**YOUR OBJECTIVE:** Continue the article on investing in gold from the point where it stops.

**PAGE EXTRACT:**
Not to sound alarming, but this is a good time to invest in gold.
Then again, it's hard not to sound alarming as looming inflation and currency devaluation have investors wondering how to protect the value of their portfolios. As it has in the past, gold is emerging as a go-to currency. At the same time, the supply of gold cannot keep up with demand and there is a commonly held view that in the next 12 months, gold could crack the $2,000 mark.
There are a number of ways to own gold - bullion, gold-backed exchange traded funds, and equities. If you can find well-managed companies operating in stable countries with a clear path to growth, stocks provide the most leverage. But before we zero in on a number of equities, it's useful to understand why it's a good time to go for the gold.
Let's start at the top. Frank Giustra, the Vancouver-based entrepreneur who founded Wheaton River, which evolved into Goldcorp Inc. , the world's number two gold producer by market value, recently revealed why investors should own gold.
"Think of gold as the chicken soup for all the world's ills," he told Forbes magazine.
Mr. Giustra still produces gold through a number of companies, including New Gold Inc. and Etruscan Resources Inc. , which is drilling on the new gold-mining frontier -- the West African nation of Burkina Faso. He outlined the factors influencing gold's strength: supply and demand, stock market performance, interest rates and geopolitics. But he zeroed in on two: the high level of bank reserves that will drive inflation, and high levels of sovereign debt caused by record budget deficits. Historically, he said, both outcomes have been a boon for gold prices.
FOR OPTIMISTS, TOO Mr. Giustra's outlook is based on a relentlessly pessimistic outlook. But you don't have to be a pessimist to like gold. Carmel Daniele is the London-based founder of CD Capital and launched the CD Private Equity Natural Resources Fund in 2006 to take advantage of the "commodity super-cycle", her term. She's a former group executive at Newmont Mining , and was involved in the $24-billion (U.S.) merger between Franco-Nevada, Newmont and Normandy to create the world's largest gold company.
In a recent interview with The Gold Report, she explained her belief that this super-cycle is driven by the urbanization and industrialization of 3 billion people in Asia, is 10 years in and has at least 20 years to run. Look at what China and India are doing, she suggested: "Securing limited resources around the world in order to continue to build out their empires". She dismissed the current gloom as an annual thing. "Basically most people sell in May and go away."
During this spring of uncertainty, however, she likes gold as much as Mr. Giustra, and believes that gold could get "really, really high". "It could easily break through $2,000" if China , for example, starts to buy.
Ms. Daniele likes equities because of the multiplier effect. "You see, if the gold price goes up, the leverage you get is just so much higher than just holding the gold bar itself," she said.
Ms. Daniele recommended several companies operating in Colombia: "one of the richest places in the world for gold at the moment", starting with Vancouver-based Greystar Resources Ltd. currently trading at $4.87. Greystar is sitting on 15 million ounces of gold in its Angostura project, and will produce 500,000 ounces at $391 an ounce annually once it gets started. The project has been delayed pending the company's appeal of a retroactive application of new environmental standards, but on May 28, received word from the Colombian government that its appeal has been successful.

**EXTRACTED ENTRIES:**
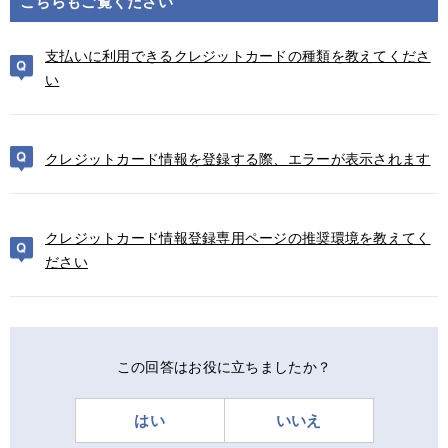
こちらもご覧ください
支払いに利用できるクレジットカードの種類を教えてくださ
い
クレジットカード情報を登録する際、エラーが表示されます
クレジットカード情報登録専用ページの推奨環境を教えてく
ださい
この回答はお役に立ちましたか？
はい
いいえ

**ANSWER AREA:**
In the same Colombian patch are two other Vancouver-based operations Galway Resources Ltd. and Ventana Gold Corp. . It is Ms. Daniele's belief that the three companies will have to consolidate to benefit from a single processing operation and economies of scale.
Another theme that bolsters gold's value is the growing realization that gold is getting harder to find. Sean Broderick is a natural resources analyst for Weiss Research Inc, and a columnist for Dow Jones MarketWatch and Uncommon Wisdom Daily. He predicts the price of gold will hit $1450 by the end of the year, and has been saying that we've already hit peak gold.
"The ore bodies being discovered now are smaller and lower-grade than in the past," he said in a recent interview. "The amount of gold we can produce in any one year is probably hitting a peak, so the price is just going to go higher."
Output hit a record in 2001 and has since been in decline
As Ms. Daniele is big on Colombia, Mr. Broderick likes Mexico, and has recommended a number of Mexican silver mines, which he thinks are undervalued. But now that the world is more focused on rare metals, he thinks the Mexico miners will become better known.
Mr. Broderick has been to the Timmins Gold Corp. San Francisco mine in Sonora, which began commercial production in April. The mine is expected to yield 80,000 ounces a year at $412 an ounce. Like so many of these companies, Mr. Broderick thinks it will either merge or acquire other companies. As Ms. Daniele says, there's a lot of consolidation in the sector, because companies begin to shrink as soon as they start production-every ounce of gold they produce, they have to replace, either though discovery or acquisition.
The new gold rush takes place in the boardroom as well as in the field. One company that has been successful in that realm is Franco-Nevada Corp. the gold-focussed royalty company. Credit Suisse analyst Anita Soni recently recommended Franco-Nevada with an "outperform" rating, commenting that Franco-Nevada provides a leveraged alternative to gold-backed exchange traded funds, yet has less risk than mine operators.
"Gold ETFS lack leverage," she said in a letter to clients. "Franco-Nevada provides one-to-one leverage to gold and additionally provides exposure to exploration upside, which the ETF does not."